Dipper heard the flutter of a pad of paper, he assumed the ledger that Ford had been working with all morning. Since Dipper thought about it, he'd been muttering almost non-stop and prodding at that poor calculator like it'd offended him…

"Calling your bank account last summer a 'savings' is a bit generous," Ford went on, "but the financial situation hasn't recovered from having the kids last year. Our expedition over the winter didn't help matters…"

"What's your point?"

"One of us has to get a real job."

"I have a real job!" Stan said. "We make over two-thousand dollars a week during the summer. But how are you supposed to know? You're the basement dweller with no prospects."

"You haven't paid taxes since 1989 and you're in debt up to your eyeballs from these—what are these?" Dipper heard something rattle inside, and he had to admit he had no idea what knick-knack Ford had picked up. "Look, it doesn't matter. The point is that the Mystery Shack has never really been… solvent. You barely break even."

"It's still early, and summer profit always been more than enough to cover the merchandise for the year. Spring has always been like this."

"But summer hasn't."

"Excuse me, but having the kids here is the exact opposite of the problem."

They went on from there; Dipper stopped paying attention long enough to exchange a long look with Mabel. Her newly-braceless teeth dug into her lip. "I knew Grunkle Stan didn't manage money very well, but…"

"I didn't realize visiting again was going to make the Mystery Shack go bankrupt…" Dipper mumbled, turning his back against the wall and looking up at the new display. It was a bunch of birch tree trunks glued together, the knots conveniently located to look like a half-dozen faces. Its plaque read, Mangrove Head.

Dipper sighed and pulled the bill of his new hat down over his eyes.

Mabel scoffed, knocking on Dipper's drawn up knee. "Come on. Grunkle Stan would never let something happen to this place."

Dipper cast a quick glance around: the dilapidated signage, the ratty roof tiles, the furniture and appliances that looked like they hadn't been upgraded since before his parents' wedding. "At least, nothing more than what's already happened to it," Dipper allowed.

"We can save Grunkle Ford the money on hiring summer help, at least. Maybe that would make him happy?" Before Dipper could respond that was a great point, Mabel slammed her forehead against the wall next to them with a groan. "I don't know how money works."

With a chuckle, Dipper pulled her away from the wall. "What do you mean?"

"We eat lots of food, Dipper!
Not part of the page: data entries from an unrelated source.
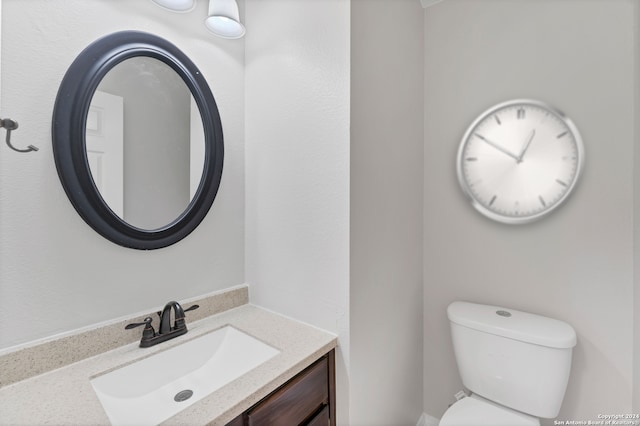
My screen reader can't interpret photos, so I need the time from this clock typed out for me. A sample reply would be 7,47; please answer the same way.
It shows 12,50
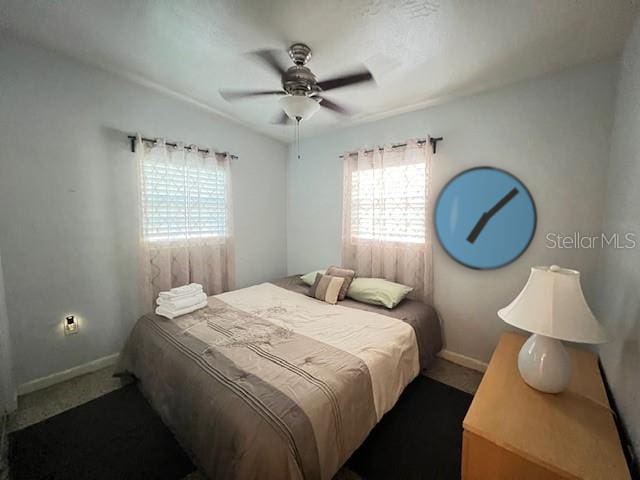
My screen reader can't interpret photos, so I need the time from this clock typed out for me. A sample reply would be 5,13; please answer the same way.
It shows 7,08
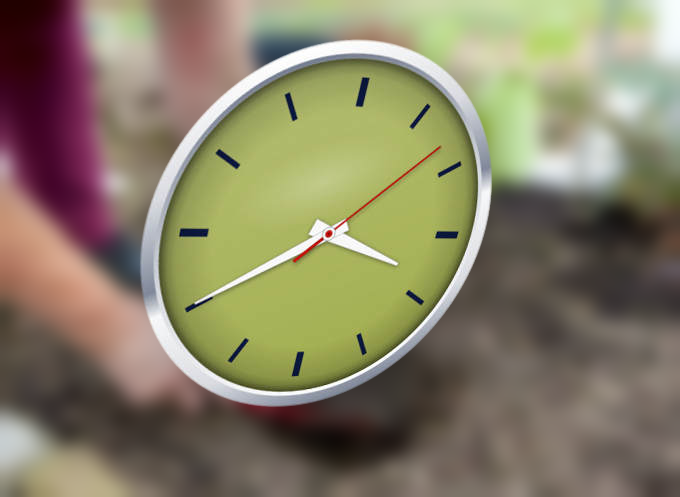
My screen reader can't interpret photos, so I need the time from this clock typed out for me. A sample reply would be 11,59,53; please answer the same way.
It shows 3,40,08
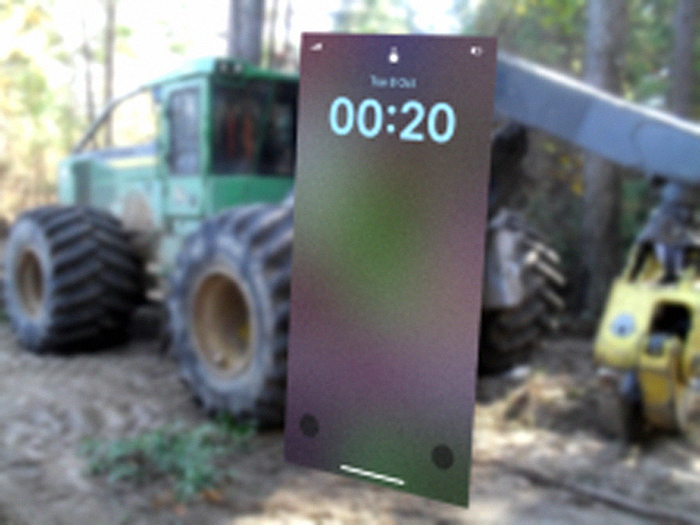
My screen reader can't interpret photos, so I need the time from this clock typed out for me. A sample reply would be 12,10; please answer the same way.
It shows 0,20
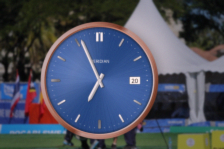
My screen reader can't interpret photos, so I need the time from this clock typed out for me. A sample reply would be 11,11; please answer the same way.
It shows 6,56
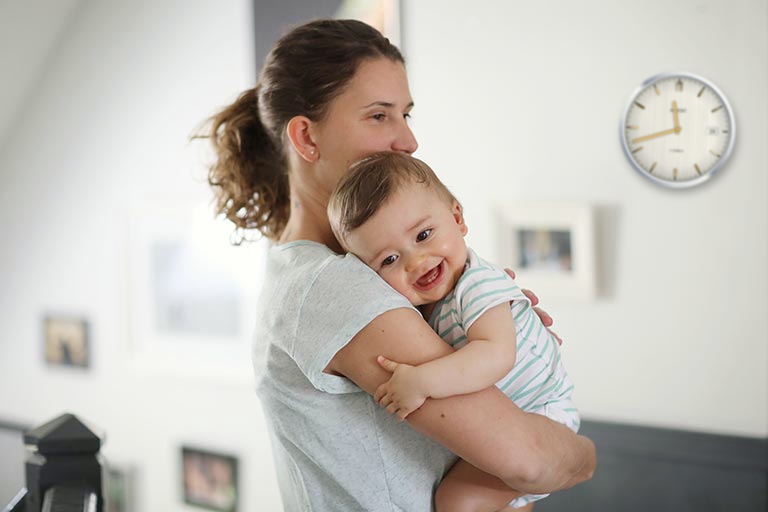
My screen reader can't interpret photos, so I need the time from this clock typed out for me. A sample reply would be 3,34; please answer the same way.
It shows 11,42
We went out to the diner all the time last year, and do you know how many band-aids you need over the course of three months? Because I don't! That's not even counting sunscreen, and poison oak treatment..."

"What are you two kids doing?"

With a start, Dipper looked up to see Grunkle Stan hanging over them out the window above. "Uh. Nothing?" Dipper said, even though he couldn't have come up with something more stupid to say if he tried.

"Uh-huh. Eavesdropping." Stan rubbed the back of his neck. "We've gotta work on that."

"Are you in money-trouble, Grunkle Stan?" Mabel asked.

Leave it to Mabel to get straight to the point. Dipper looked from her, up to Stan. He didn't look at all concerned. Not even upset. It was possible Ford was worried for nothing, but… well, Dipper wasn't so stupid as to notice that Stan was just as interested in singles as in larger denominations. He had to imagine that wouldn't be true if he had hundreds or fifties at the ready.

"No. Not at all." Stan paused. "Not really. Ford likes to worry."

"Stanley…" Ford scolded from further in the shop. "Tell them to come in. I assume they heard everything."

"What do you think, knucklehead?" Stan turned back into the store. "Of course, they heard everything." He leaned back out the window to talk to them. "Ford definitely overstated the negative economic impact of your visit last summer."

"Is there anything we can do to help?" Dipper asked anyway, leaning the top of his head against the wall behind him. "We know kids are kind of expensive, and…"

"Please, tell them to come inside!" Ford interrupted from the distance. "This is ridiculous."

Stan winked out the window at them, pulled back inside, and closed the window.

With a sigh, Dipper looked at Mabel. She shrugged. They got up together and went inside silently, and the scene in the gift shop was pretty much exactly what Dipper imagined it would be. Stan was behind the counter, sorting coins into piles. Ford was back in his chair with the ledger opened in front of him. Neither of them looked very happy, sort of like he and Mabel tended to look when they were purposefully not talking each other even if they had to share the same room.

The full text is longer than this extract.